In 2009, he received two objectionable conduct penalties and an undisclosed fine from the CFL for a touchdown celebration against the Tiger-Cats on July 1, in which he removed his helmet, jersey, and shoulder pads, and laid down in the end zone in what he said was a tribute to the recently deceased pop star, Michael Jackson. The Argonauts publicly supported the fine and disciplined Bruce additionally and he apologized to teammates at a team meeting the following day. Head coach Bart Andrus took some responsibility on himself, however, noting that, "I made the mistake of telling him in camp that once he got to the end zone I didn't care what he did but he's straight with it now and I think next time around he will celebrate in an appropriate manner."

===Hamilton Tiger-Cats===
On July 29, 2009, Bruce was traded to the Hamilton Tiger-Cats in exchange for the rights to Corey Mace, a third round pick in the 2010 CFL draft, and a conditional third round pick in the 2011 CFL draft a week after a dispute with coach Andrus became public and Bruce was left home for the Week 4 game in Winnipeg.

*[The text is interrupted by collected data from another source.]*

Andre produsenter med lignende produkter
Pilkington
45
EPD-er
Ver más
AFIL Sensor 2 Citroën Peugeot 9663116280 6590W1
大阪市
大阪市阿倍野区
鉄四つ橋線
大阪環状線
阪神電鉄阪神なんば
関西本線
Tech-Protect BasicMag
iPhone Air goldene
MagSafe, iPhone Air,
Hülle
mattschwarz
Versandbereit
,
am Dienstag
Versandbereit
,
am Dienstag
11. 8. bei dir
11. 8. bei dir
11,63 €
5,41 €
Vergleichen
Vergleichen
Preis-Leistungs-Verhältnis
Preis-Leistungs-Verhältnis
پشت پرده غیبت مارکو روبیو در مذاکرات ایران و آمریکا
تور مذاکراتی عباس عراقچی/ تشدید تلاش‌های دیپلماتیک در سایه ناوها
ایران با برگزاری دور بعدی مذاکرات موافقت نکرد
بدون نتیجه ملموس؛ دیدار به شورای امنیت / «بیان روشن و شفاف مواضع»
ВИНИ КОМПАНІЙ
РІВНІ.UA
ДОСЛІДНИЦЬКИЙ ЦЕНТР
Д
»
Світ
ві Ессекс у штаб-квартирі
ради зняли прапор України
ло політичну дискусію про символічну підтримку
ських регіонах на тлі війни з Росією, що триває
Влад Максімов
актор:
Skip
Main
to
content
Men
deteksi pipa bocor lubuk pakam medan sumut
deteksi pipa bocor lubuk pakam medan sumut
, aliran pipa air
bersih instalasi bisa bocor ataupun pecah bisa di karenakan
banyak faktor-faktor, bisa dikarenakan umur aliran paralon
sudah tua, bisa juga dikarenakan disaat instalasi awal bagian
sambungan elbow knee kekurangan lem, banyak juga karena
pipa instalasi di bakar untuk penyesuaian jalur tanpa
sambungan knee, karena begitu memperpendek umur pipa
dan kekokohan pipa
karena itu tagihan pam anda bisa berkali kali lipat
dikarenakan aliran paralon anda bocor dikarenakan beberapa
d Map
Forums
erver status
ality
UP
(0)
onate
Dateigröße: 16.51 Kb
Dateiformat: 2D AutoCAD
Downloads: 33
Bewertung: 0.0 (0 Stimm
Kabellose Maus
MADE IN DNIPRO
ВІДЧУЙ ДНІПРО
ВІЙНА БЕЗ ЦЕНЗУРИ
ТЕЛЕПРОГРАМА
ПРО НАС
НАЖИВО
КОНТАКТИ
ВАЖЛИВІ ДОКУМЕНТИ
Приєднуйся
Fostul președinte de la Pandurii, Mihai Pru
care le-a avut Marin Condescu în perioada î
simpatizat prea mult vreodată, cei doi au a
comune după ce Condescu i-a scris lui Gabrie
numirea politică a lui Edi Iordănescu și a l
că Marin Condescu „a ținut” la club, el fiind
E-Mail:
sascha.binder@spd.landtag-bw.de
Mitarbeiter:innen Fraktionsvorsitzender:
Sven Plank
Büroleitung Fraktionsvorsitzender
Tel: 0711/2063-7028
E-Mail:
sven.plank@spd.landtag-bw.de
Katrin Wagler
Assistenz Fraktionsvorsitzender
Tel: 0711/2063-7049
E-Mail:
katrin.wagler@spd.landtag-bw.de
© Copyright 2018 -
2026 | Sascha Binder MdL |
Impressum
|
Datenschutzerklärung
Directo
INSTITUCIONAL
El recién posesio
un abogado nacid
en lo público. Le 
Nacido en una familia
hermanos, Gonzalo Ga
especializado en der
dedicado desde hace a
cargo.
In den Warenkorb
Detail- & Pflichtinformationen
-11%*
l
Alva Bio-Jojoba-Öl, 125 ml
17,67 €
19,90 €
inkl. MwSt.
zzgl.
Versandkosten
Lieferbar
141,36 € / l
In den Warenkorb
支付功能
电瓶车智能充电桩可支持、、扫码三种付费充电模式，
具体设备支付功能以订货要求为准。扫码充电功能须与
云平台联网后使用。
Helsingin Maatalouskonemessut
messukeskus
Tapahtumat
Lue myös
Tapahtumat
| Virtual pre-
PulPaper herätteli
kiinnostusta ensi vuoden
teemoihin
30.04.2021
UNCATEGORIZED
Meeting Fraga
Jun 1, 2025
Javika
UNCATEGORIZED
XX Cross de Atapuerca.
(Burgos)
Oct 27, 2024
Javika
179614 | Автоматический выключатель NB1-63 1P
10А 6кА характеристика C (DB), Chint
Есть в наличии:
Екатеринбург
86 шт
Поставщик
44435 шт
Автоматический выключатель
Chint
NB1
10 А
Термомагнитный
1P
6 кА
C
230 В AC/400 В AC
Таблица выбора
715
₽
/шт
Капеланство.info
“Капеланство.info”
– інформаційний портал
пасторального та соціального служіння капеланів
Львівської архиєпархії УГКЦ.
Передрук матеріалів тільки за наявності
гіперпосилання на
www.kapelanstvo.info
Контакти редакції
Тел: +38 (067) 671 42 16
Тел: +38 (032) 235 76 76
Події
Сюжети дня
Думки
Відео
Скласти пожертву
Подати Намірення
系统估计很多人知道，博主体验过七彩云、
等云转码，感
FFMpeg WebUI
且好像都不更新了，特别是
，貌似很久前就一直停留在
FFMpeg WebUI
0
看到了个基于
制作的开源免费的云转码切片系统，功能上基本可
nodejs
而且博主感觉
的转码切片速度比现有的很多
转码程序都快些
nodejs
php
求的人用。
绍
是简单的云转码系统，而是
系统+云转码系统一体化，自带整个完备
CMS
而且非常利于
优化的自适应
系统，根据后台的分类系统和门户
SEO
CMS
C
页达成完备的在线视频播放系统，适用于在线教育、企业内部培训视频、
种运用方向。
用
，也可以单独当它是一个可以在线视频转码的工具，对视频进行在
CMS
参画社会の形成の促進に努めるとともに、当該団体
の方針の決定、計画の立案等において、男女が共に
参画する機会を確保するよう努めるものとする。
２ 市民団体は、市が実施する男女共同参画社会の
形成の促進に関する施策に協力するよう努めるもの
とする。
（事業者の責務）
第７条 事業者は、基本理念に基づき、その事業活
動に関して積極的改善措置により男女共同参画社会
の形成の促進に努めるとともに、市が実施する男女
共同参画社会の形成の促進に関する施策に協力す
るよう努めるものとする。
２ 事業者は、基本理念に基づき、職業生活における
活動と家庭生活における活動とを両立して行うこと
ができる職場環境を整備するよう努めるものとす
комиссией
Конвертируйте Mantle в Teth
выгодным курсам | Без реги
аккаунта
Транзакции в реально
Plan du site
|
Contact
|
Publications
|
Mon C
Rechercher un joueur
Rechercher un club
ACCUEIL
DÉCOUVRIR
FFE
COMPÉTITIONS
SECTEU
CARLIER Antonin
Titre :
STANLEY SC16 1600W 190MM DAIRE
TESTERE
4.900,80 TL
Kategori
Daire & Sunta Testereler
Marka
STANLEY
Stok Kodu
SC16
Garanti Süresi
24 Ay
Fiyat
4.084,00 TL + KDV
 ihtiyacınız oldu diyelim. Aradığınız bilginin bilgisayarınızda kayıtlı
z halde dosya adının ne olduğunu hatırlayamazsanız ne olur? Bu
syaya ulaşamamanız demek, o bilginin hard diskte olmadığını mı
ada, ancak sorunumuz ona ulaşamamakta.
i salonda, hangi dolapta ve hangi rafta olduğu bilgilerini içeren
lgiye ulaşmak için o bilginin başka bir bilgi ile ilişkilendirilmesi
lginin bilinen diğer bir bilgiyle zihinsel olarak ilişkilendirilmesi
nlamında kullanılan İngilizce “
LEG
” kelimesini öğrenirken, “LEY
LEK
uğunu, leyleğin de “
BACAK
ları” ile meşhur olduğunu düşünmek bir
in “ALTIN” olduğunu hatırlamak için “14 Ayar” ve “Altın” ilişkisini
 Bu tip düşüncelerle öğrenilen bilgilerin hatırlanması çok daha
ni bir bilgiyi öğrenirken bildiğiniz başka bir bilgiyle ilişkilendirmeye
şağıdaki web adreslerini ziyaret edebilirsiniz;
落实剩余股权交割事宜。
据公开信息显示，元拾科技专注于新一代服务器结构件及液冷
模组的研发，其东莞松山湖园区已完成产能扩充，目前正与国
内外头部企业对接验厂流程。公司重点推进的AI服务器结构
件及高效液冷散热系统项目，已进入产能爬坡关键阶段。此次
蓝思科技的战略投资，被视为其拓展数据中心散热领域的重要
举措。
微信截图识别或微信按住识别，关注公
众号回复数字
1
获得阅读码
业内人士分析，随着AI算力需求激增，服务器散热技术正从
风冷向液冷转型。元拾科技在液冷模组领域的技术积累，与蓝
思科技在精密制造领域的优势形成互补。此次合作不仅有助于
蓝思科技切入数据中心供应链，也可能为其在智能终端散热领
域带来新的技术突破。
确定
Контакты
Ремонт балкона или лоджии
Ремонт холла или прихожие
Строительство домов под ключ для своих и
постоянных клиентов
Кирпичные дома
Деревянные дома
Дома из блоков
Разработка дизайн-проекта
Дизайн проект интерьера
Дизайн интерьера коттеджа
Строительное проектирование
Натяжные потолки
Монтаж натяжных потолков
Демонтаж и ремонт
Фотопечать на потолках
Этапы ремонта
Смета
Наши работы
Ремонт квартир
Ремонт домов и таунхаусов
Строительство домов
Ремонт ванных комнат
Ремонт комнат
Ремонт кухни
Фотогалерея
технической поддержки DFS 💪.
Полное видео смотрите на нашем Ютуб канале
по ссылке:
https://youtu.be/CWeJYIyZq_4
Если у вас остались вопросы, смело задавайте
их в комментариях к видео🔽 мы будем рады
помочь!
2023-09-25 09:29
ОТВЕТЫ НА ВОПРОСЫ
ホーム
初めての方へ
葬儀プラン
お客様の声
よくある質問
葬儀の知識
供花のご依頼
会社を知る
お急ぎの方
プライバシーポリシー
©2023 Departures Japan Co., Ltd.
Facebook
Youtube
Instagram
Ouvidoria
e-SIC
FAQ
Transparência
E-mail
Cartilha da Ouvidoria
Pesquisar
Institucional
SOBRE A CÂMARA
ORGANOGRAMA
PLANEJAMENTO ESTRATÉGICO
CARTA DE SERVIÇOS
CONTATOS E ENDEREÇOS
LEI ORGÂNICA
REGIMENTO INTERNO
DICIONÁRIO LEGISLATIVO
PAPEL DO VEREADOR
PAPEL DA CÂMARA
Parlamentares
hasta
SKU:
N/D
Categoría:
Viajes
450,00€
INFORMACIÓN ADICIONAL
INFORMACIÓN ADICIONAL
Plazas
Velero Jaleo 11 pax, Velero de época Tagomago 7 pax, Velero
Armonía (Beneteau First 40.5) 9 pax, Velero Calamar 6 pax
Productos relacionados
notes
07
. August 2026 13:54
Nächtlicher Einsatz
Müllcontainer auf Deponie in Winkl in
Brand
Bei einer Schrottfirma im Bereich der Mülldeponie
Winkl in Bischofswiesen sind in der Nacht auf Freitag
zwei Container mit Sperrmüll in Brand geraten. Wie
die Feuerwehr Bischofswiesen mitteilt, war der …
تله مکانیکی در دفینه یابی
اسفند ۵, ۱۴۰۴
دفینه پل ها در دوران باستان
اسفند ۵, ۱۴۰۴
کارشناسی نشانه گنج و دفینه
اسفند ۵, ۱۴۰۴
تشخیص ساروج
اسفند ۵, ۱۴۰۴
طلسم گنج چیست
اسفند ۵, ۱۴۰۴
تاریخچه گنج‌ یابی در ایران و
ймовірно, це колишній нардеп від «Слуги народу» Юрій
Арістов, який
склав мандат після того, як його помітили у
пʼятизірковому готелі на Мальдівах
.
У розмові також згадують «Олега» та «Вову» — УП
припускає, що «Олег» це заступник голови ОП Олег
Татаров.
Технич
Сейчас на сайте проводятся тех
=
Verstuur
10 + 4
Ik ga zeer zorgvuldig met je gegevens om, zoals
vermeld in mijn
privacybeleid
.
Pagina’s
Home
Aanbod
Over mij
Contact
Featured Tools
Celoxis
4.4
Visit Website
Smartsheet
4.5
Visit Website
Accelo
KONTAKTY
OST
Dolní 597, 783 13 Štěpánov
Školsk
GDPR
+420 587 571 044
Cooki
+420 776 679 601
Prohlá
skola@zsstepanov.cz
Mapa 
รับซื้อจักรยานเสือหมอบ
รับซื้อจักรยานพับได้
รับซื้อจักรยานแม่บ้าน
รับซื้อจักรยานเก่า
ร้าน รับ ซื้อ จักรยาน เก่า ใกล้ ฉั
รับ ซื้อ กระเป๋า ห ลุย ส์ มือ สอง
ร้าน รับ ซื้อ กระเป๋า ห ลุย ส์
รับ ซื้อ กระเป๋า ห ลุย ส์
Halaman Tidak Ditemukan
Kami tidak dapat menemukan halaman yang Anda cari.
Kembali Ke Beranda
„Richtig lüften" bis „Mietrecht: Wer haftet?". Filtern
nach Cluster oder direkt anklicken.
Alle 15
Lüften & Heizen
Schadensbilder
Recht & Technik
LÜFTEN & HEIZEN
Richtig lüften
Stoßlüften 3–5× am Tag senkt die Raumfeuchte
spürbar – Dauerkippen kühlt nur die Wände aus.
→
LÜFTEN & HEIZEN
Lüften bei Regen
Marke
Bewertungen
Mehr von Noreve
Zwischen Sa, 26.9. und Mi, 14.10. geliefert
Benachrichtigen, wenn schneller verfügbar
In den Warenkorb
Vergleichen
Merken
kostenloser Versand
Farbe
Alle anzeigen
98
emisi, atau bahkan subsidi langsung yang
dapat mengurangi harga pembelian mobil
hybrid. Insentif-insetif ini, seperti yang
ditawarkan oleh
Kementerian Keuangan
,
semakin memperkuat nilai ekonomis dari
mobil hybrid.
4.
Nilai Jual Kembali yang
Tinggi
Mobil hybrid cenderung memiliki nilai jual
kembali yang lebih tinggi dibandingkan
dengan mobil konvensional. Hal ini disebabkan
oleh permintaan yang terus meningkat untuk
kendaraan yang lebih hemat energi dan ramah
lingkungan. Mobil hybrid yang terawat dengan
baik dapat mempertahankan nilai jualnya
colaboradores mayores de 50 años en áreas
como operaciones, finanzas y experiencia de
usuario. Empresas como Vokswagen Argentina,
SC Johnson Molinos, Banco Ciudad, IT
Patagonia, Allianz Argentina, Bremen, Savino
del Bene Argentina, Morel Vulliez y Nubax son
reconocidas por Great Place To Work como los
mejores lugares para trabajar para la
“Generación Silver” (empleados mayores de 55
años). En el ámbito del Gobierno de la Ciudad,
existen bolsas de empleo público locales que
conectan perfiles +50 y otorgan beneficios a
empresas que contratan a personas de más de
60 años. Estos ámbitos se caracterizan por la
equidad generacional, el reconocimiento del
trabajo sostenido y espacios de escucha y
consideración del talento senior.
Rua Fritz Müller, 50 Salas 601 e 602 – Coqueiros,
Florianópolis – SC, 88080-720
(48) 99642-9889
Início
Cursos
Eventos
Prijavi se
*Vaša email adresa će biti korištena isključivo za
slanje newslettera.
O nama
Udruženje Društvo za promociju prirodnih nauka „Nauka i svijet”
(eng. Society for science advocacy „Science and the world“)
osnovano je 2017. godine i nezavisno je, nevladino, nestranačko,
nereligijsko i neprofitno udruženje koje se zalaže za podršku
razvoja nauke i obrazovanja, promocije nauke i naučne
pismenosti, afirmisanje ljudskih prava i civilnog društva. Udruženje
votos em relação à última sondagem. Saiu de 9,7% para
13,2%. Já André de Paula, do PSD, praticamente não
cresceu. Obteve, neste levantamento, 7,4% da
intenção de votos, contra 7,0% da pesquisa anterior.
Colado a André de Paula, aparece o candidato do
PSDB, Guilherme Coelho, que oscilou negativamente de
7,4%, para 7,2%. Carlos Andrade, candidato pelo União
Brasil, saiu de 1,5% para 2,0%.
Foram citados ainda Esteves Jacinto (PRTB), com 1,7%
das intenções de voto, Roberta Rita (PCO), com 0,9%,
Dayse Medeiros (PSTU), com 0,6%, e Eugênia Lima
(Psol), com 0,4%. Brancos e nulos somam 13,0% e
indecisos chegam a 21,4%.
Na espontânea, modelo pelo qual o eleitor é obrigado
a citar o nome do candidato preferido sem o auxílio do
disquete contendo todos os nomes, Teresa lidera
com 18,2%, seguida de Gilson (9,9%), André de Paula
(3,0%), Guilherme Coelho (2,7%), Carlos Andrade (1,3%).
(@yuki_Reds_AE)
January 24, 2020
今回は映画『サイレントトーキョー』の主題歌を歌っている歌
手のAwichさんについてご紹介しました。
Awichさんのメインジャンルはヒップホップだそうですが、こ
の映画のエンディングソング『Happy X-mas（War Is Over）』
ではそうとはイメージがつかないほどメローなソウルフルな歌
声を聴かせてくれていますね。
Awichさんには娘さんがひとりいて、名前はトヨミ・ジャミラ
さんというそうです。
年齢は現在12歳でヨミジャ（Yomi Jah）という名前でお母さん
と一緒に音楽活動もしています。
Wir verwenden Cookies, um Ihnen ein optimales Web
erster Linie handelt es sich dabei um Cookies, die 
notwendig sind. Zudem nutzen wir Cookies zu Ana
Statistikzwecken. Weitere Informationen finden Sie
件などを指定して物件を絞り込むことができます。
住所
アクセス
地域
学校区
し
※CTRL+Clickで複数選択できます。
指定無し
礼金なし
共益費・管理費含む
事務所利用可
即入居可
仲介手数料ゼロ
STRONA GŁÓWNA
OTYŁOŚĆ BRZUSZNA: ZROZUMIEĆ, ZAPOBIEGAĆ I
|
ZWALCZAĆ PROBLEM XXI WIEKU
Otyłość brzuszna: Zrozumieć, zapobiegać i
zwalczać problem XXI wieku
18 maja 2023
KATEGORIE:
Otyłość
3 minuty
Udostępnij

In July 2011, Bruce declared his intention to change his name to "Runako Reth".

===BC Lions===
On August 3, 2011, Bruce was traded to the BC Lions in exchange for a third-round draft pick in the 2012 CFL draft and an additional conditional draft pick in the 2013 CFL Draft. Bruce had a productive season with the Lions, recording 49 catches for 755 yards and eight touchdowns in 12 games. In the 99th Grey Cup game against the Winnipeg Blue Bombers, he had 73 yards receiving and a touchdown and won his second championship. During the following off-season, he signed a contract extension with the Lions. On January 18, 2013, Bruce was released by the BC Lions.

===Montreal Alouettes===
On January 21, 2013, Bruce signed with the Montreal Alouettes of the Canadian Football League. Arland Bruce had a respectable 2013 season with the Alouettes. He contributed 64 pass receptions, his most since 2010, for 851 yards with 5 touchdowns. In February 2014, Bruce was fined an undisclosed amount by the CFL following his Instagram post in which he told openly gay NFL prospect Michael Sam to, "get on his knees and submit to God fully". Bruce was released by the Alouettes in late February. Bruce's high salary along with the belief that new head coach Tom Higgins would start two Canadian wide receivers were cited as the reasons for his dismissal.

==CFL statistics==
| Receiving | | Regular season | | Playoffs | | | | | | | | | |
| Year | Team | Games | No. | Yards | Avg | Long | TD | Games | No. | Yards | Avg | Long | TD |
| 2001 | WPG | 18 | 48 | 818 | 17.0 | 62 | 7 | 2 | 7 | 122 | 17.4 | 38 | 1 |
| 2002 | WPG | 18 | 67 | 1,062 | 15.9 | 55 | 12 | 2 | 3 | 79 | 26.3 | 33 | 0 |
| 2004 | TOR | 7 | 16 | 247 | 15.4 | 34 | 1 | 3 | 22 | 228 | 10.4 | 25 | 2 |
| 2005 | TOR | 16 | 67 | 1,205 | 18.0 | 89 | 11 | 1 | 2 | 17 | 8.5 | 7 | 0 |
| 2006 | TOR | 18 | 77 | 1,370 | 17.8 | 94 | 11 | 2 | 10 | 186 | 18.6 | 77 | 2 |
| 2007 | TOR | 14 | 61 | 839 | 13.8 | 49 | 7 | 1 | 4 | 131 | 32.8 | 90 | 0 |
| 2008 | TOR | 18 | 92 | 1,210 | 13.2 | 51 | 9 | Team did not qualify | | | | | |
| 2009 | TOR | 3 | 14 | 199 | 14.2 | 38 | 1 | | | | | | |
| 2009 | HAM | 14 | 74 | 1,043 | 14.1 | 49 | 9 | 1 | 6 | 80 | 13.3 | 36 | 0 |
| 2010 | HAM | 16 | 86 | 1,303 | 15.2 | 58 | 8 | 1 | 7 | 76 | 10.9 | 22 | 0 |
| 2011 | HAM | 4 | 9 | 104 | 11.6 | 33 | 0 | | | | | | |
| 2011 | BC | 12 | 49 | 755 | 15.4 | 100 | 8 | 2 | 9 | 155 | 17.2 | 43 | 1 |
| 2012 | BC | 18 | 43 | 603 | 14.0 | 55 | 5 | 1 | 6 | 56 | 9.3 | 19 | 0 |
| 2013 | MTL | 17 | 64 | 851 | 13.3 | 86 | 5 | 1 | 2 | 26 | 13 | 15 | 0 |
| CFL totals | 193 | 767 | 11,609 | 15.1 | 100 | 94 | 17 | 78 | 1,156 | 14.8 | 90 | 6 | |

==Personal life==
His parents are Yolanda Bruce and Arland Richard Bruce Jr. Bruce was married to Linda Bruce, their children include three sons named Arland Bruce IV, Aiden Bruce, and Akobi Bruce. He has two sisters Denise (Kansas) and Kama (California) and one brother Bryson (North Carolina). Bruce is the cousin of former NFL wide receiver Isaac Bruce.